The same cholesterol inhibition model used in Example I was used to determine the cholesterol synthesis inhibition of theaflavins, including theaflavin and gallate esters of theaflavin. Table I shows the materials and amounts tested:
|TABLE I |
|Material Tested ||Actual Dose (ug/ml) |
|Theaflavin (T) ||4, 2, 1, 0.5, 0.25 and 0 |
|Theaflavin monogallate (TG) ||13, 6.5, 3.25, 1.625, 0.8125 and 0 |
|Theaflavin digallate (TGG) ||26, 13, 6.5, 3.25, 1.625 and 0 |
|Epigallocatechin gallate (EGCG) ||50, 25, 12.5, 6.25, 3.125 and 0 |
|Catechin (C) ||4, 2,1, 0.5, 0.25 and 0 |
|Green Tea Extract (CD1705) ||200, 100, 50, 25, 12.5 and 0 |
The green tea extract contained 22% theaflavins of which 60% was theaflavin-3,3′-digallate, 30% theaflavin-3-gallate, and 10% theaflavin. The green tea extract also contained 57.3% catechins of which 45% was epigallocatechin gallate, 3.5% catechin, and the balance was undefined. FIG. 2 shows the dose specific response of hepatocytes to the material tested. It was unexpectedly found that the theaflavin-3-gallate provided much of the cholesterol inhibition activity.

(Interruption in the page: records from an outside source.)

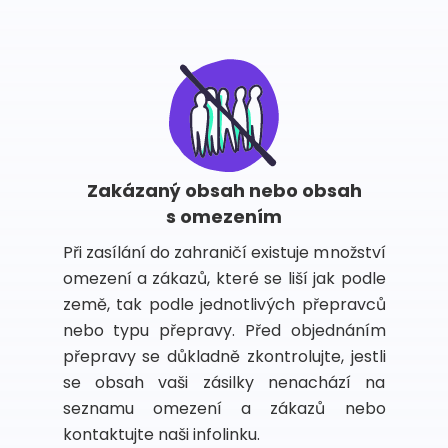
Zakázaný obsah nebo obsah
s omezením
Při zasílání do zahraničí existuje množství
omezení a zákazů, které se liší jak podle
země, tak podle jednotlivých přepravců
nebo typu přepravy. Před objednáním
přepravy se důkladně zkontrolujte, jestli
se obsah vaši zásilky nenachází na
seznamu omezení a zákazů nebo
kontaktujte naši infolinku.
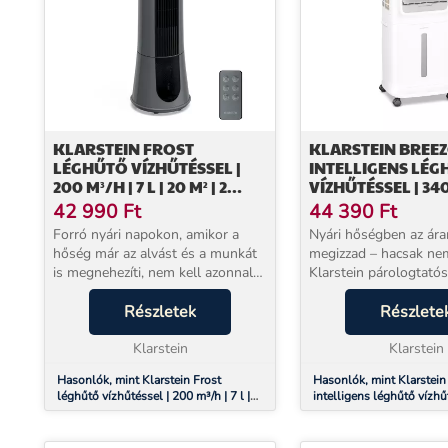
KLARSTEIN FROST
KLARSTEIN BREE
LÉGHŰTŐ VÍZHŰTÉSSEL |
INTELLIGENS LÉ
200 M³/H | 7 L | 20 M² | 2
VÍZHŰTÉSSEL | 340
HŰTŐCSOMAG | 4
L | 30 M² | 3 ÜZEM
42 990
Ft
44 390
Ft
ÜZEMMÓD | 45 W
W
Forró nyári napokon, amikor a
Nyári hőségben az ár
hőség már az alvást és a munkát
megizzad – hacsak ne
is megnehezíti, nem kell azonnal
Klarstein párologtató
drága klímaberendezésre
választja. Mindössze 
gondolni. A Klarstein léghűtő
Részletek
fogyasztással, kompre
Részlete
párologtatós technológiával,
hűtőközeg nélkül hűsít
mindössze 45 W fogyasz...
Klarstein
m²-es helyiségét is, ...
Klarstein
Hasonlók, mint Klarstein Frost
Hasonlók, mint Klarstei
léghűtő vízhűtéssel | 200 m³/h | 7 l |
intelligens léghűtő vízhű
20 m² | 2 hűtőcsomag | 4 üzemmód |
m³/h | 10 l | 30 m² | 3 ü
45 W
W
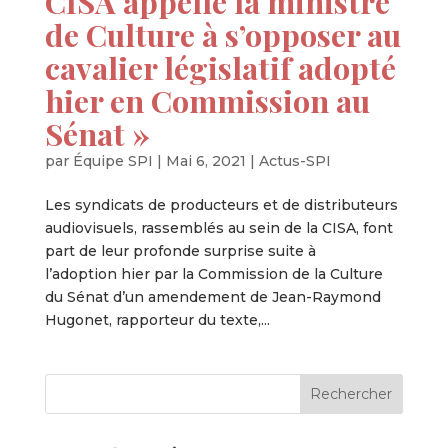
CISA appelle la ministre
de Culture à s’opposer au
cavalier législatif adopté
hier en Commission au
Sénat »
par
Équipe SPI
|
Mai 6, 2021
|
Actus-SPI
Les syndicats de producteurs et de distributeurs
audiovisuels, rassemblés au sein de la CISA, font
part de leur profonde surprise suite à
l’adoption hier par la Commission de la Culture
du Sénat d’un amendement de Jean-Raymond
Hugonet, rapporteur du texte,...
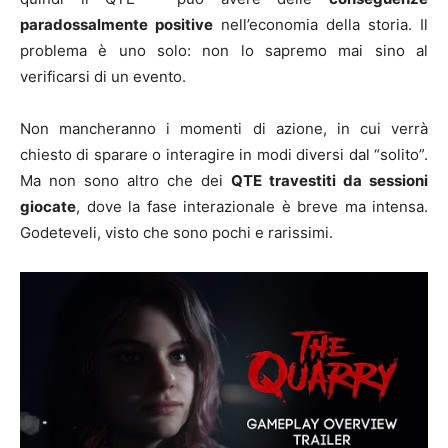
paradossalmente positive
nell’economia della storia. Il
problema è uno solo: non lo sapremo mai sino al
verificarsi di un evento.
Non mancheranno i momenti di azione, in cui verrà
chiesto di sparare o interagire in modi diversi dal “solito”.
Ma non sono altro che dei
QTE travestiti da sessioni
giocate
, dove la fase interazionale è breve ma intensa.
Godeteveli, visto che sono pochi e rarissimi.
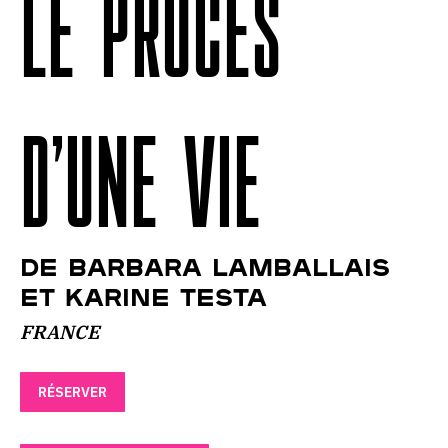
LE PROCÈS
D’UNE VIE
DE BARBARA LAMBALLAIS
ET KARINE TESTA
FRANCE
RÉSERVER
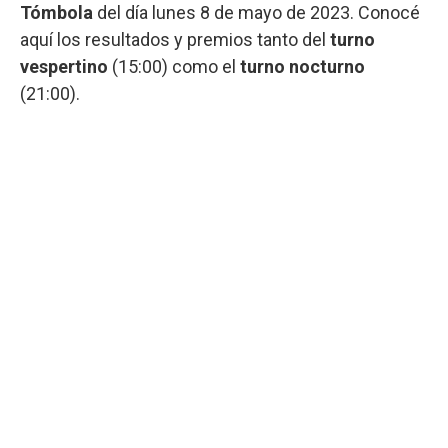
Tómbola
del día lunes 8 de mayo de 2023. Conocé
aquí los resultados y premios tanto del
turno
vespertino
(15:00) como el
turno nocturno
(21:00).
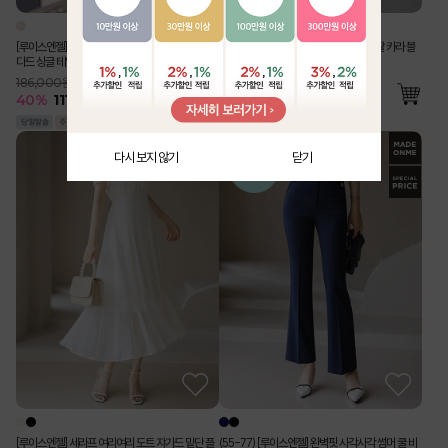
[루이스엔젤] 사각사각 린넨 라이크 벨트SET 스탠
[Theonme] 구김 Zero 링클 지지미 반팔 카라 블
다드 싱글 테일러드 자켓
라우스 밴딩 와이드 팬츠 투피스 세트
186,000원
76,000원
40
%
111,500
원
55
%
34,500
원
다시 보지 않기
닫기
[루이스엔젤] 세라프 여리여리 도트 쟈가드 밑단 플
(55-77) [루이스엔젤] 완벽핏 사각사각 썸머 쿨 비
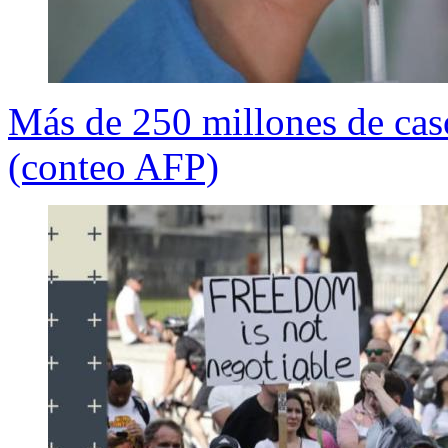
Más de 250 millones de ca
(conteo AFP)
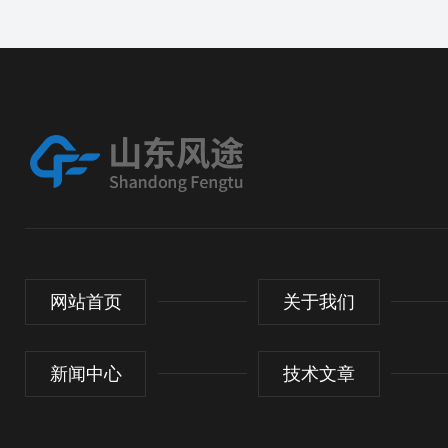
网站首页
关于我们
新闻中心
技术文章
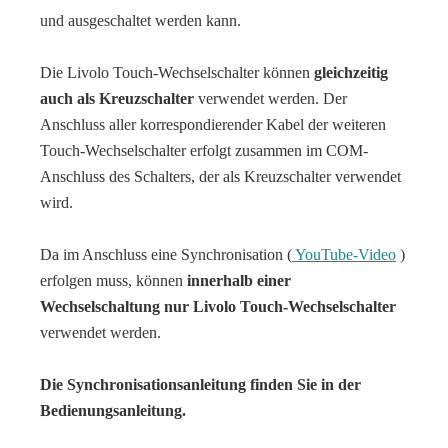
und ausgeschaltet werden kann.
Die Livolo Touch-Wechselschalter können
gleichzeitig
auch als Kreuzschalter
verwendet werden. Der
Anschluss aller korrespondierender Kabel der weiteren
Touch-Wechselschalter erfolgt zusammen im COM-
Anschluss des Schalters, der als Kreuzschalter verwendet
wird.
Da im Anschluss eine Synchronisation (
YouTube-Video
)
erfolgen muss, können
innerhalb einer
Wechselschaltung nur Livolo Touch-Wechselschalter
verwendet werden.
Die Synchronisationsanleitung finden Sie in der
Bedienungsanleitung.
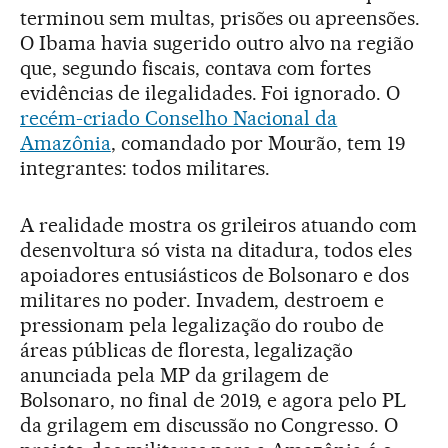
terminou sem multas, prisões ou apreensões.
O Ibama havia sugerido outro alvo na região
que, segundo fiscais, contava com fortes
evidências de ilegalidades. Foi ignorado. O
recém-criado Conselho Nacional da
Amazônia
, comandado por Mourão, tem 19
integrantes: todos militares.
A realidade mostra os grileiros atuando com
desenvoltura só vista na ditadura, todos eles
apoiadores entusiásticos de Bolsonaro e dos
militares no poder. Invadem, destroem e
pressionam pela legalização do roubo de
áreas públicas de floresta, legalização
anunciada pela MP da grilagem de
Bolsonaro, no final de 2019, e agora pelo PL
da grilagem em discussão no Congresso. O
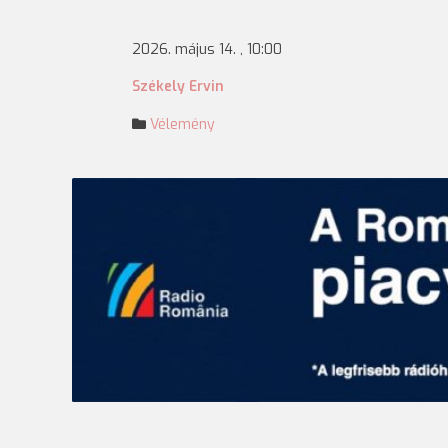
2026. május 14. , 10:00
Székely Ervin
Vélemény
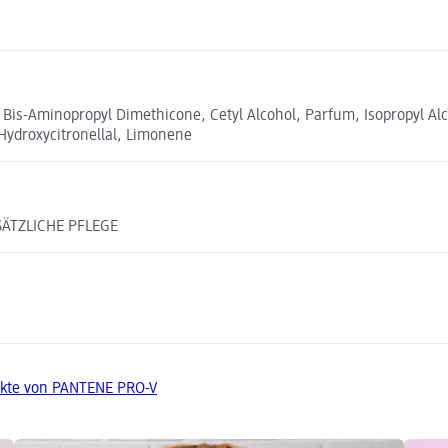
Bis-Aminopropyl Dimethicone, Cetyl Alcohol, Parfum, Isopropyl Alc
 Hydroxycitronellal, Limonene
USÄTZLICHE PFLEGE
ukte von PANTENE PRO-V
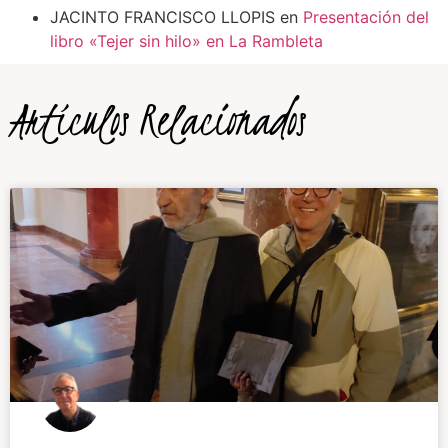
JACINTO FRANCISCO LLOPIS
en
Presentación del
libro «Tejer sin hilo» en La Rambleta
Artículos Relacionados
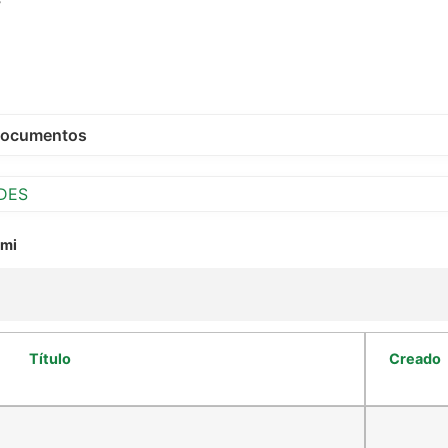
ocumentos
RDES
 mi
Título
Creado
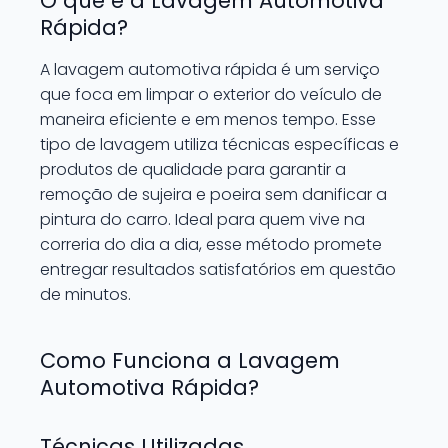
O que é a Lavagem Automotiva
Rápida?
A lavagem automotiva rápida é um serviço
que foca em limpar o exterior do veículo de
maneira eficiente e em menos tempo. Esse
tipo de lavagem utiliza técnicas específicas e
produtos de qualidade para garantir a
remoção de sujeira e poeira sem danificar a
pintura do carro. Ideal para quem vive na
correria do dia a dia, esse método promete
entregar resultados satisfatórios em questão
de minutos.
Como Funciona a Lavagem
Automotiva Rápida?
Técnicas Utilizadas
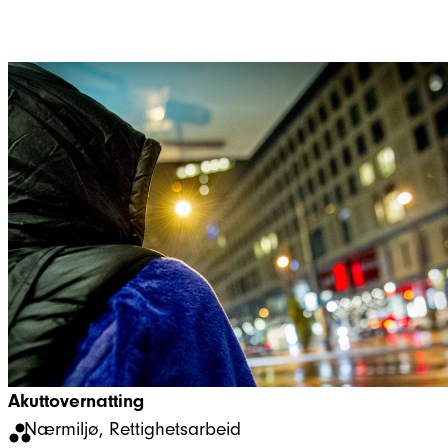
Akuttovernatting
Nærmiljø
, 
Rettighetsarbeid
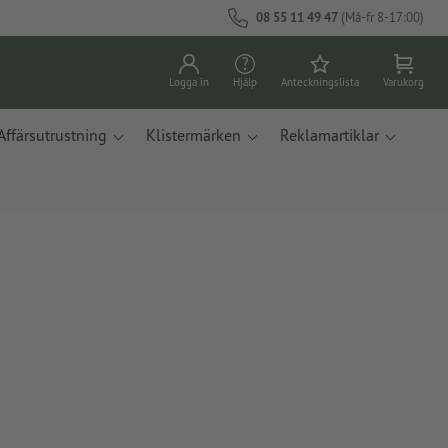
08 55 11 49 47
(Må-fr 8-17:00)
Logga in
Hjälp
Anteckningslista
Varukorg
Affärsutrustning
Klistermärken
Reklamartiklar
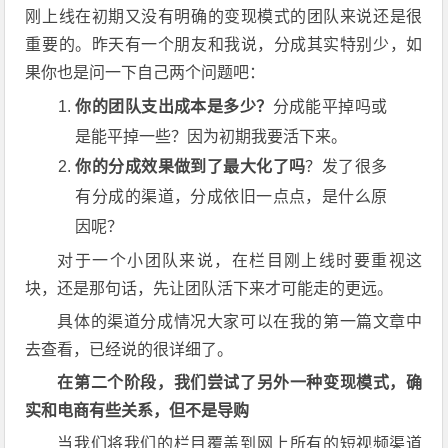
刚上线在初期又没有明确的变现模式的团队来说还是很
重要的。昨天有一个朋友和我说，分成其实特别少，如
果你也是问一下自己两个问题吧：
你的团队支出成本是多少？
分成能平掉吗或
是能平掉一些？因为初期我要活下来。
你的分成效果做到了最大化了吗
？发了很多
有分成的渠道，分成依旧一点点，是什么原
因呢？
对于一个小团队来说，在栏目刚上线时要重视这
块，还是那句话，先让团队活下来才可能走的更远。
具体的渠道分成情况大家可以在我的第一篇文章中
去查看，已经说的很详细了。
在第二个阶段，我们尝试了另外一种变现模式，确
实和电商有些关系，但不是导购
当我们将我们的栏目覆盖到网上所有的短视频渠道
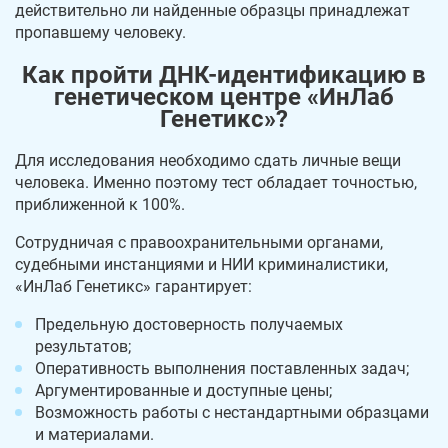
действительно ли найденные образцы принадлежат
пропавшему человеку.
Как пройти ДНК-идентификацию в
генетическом центре «ИнЛаб
Генетикс»?
Для исследования необходимо сдать личные вещи
человека. Именно поэтому тест обладает точностью,
приближенной к 100%.
Сотрудничая с правоохранительными органами,
судебными инстанциями и НИИ криминалистики,
«ИнЛаб Генетикс» гарантирует:
Предельную достоверность получаемых
результатов;
Оперативность выполнения поставленных задач;
Аргументированные и доступные цены;
Возможность работы с нестандартными образцами
и материалами.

The foregoing detailed description and examples have been provided by way of explanation and illustration, and are not intended to limit the scope of the appended claims. Many variations in the presently preferred embodiments illustrated herein will be obvious to one of ordinary skill in the art, and remain within the scope of the appended claims and their equivalents.